Влюбленный в прекрасное и преклоняясь перед внешней формой, Маленький Билли не представлял себе, как женщина, умеющая видеть, может полюбить мужчину за ум и талант, если он физически немощен и слаб.

Подобно античным грекам, он преклонялся перед атлетами и был убежден, что все женщины без исключения — в особенности англичанки — разделяют его вкус.

Он был однажды настолько тщеславен и наивен, что поверил в любовь Трильби, когда рядом был Таффи — неотразимый, неуязвимый, могучий, как олимпийский бог! Достаточно было одного слова, одного намека, чтобы Трильби покинула его, Билли, несмотря на то что он был исступленно к ней привязан!

Она никогда не покинула бы Таффи из-за такого пустяка! С такими, как Таффи, «только свистни, и я приду к тебе, дружок»… но Таффи даже не свистнул!

Однако Билли продолжал думать об Алисе и почувствовал, что ему нужно уединиться, чтобы спокойно предаться мыслям о ней. В раннее солнечное утро, взяв трубку и книгу Дарвина, он вышел на прогулку. Проходя зеленой тропинкой мимо сельской церкви, настоятелем которой был отец Алисы, он заметил у ограды ее собаку, своего старого приятеля. Пес сидел, терпеливо ожидая выхода своей госпожи, и, увидев Билли, радостно его приветствовал. Маленькому Билли невольно припомнились прелестные строки Теккерея из «Пенденниса»:

Она явилась и прошла,

Благослови ее господь…

В сопровождении пса он прошел к скамье на краю крутого берега, откуда было видно окно Алисиной комнаты.
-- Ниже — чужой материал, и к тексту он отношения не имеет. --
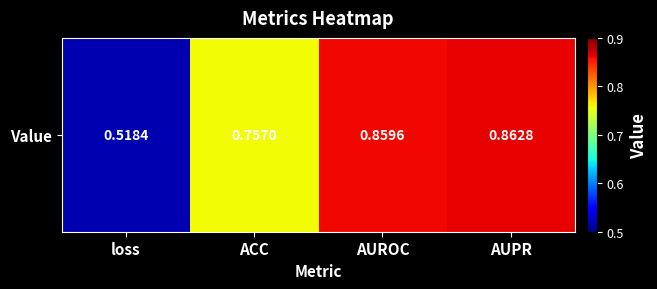

Is it true that the value at loss is 0.7?

False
Эту скамью называли: «Приют молодоженов».

— Этот взгляд… Этот взгляд! Ах, но ведь так глядела на меня и Трильби! А в Девоне много разных Таффи…

Он сел и закурил, глядя на расстилавшееся внизу море. Восходящее солнце еще не успело затопить своим сиянием его сапфировую синеву, по которой пробегали то пурпурные, то зеленоватые тени, как это бывает иногда поутру на этом прекраснейшем побережье.

С запада дул свежий бриз, и плавный неторопливый прибой разбивался в желтоватую пену, которая отливала обратно в море, призрачно белея на синеве волн.

Небо было бы сплошь бирюзовым, если бы не дымок далекого парохода — длинная, тонкая, темноватая полоска, тающая в воздухе; белые и коричневые паруса рассыпались по глади морской, как горошины — величественно проплывали корабли…

Маленький Билли изо всех сил старался воспринять эту красоту не только зрительно, но и сердцем, как воспринимал ее когда-то мальчиком, и громко, пожалуй в тысячу первый раз, проклинал свою бесчувственность.

Почему эти потоки воздуха и воды не могли превратиться в чудесный поток звуков, чтобы проникнуть в душу и пробудить уснувшие чувства? Звуки — вот единственное, на что он откликался всей душой, одна эта радость и была ему оставлена, но, увы! он умел писать лишь картины, а не музыку!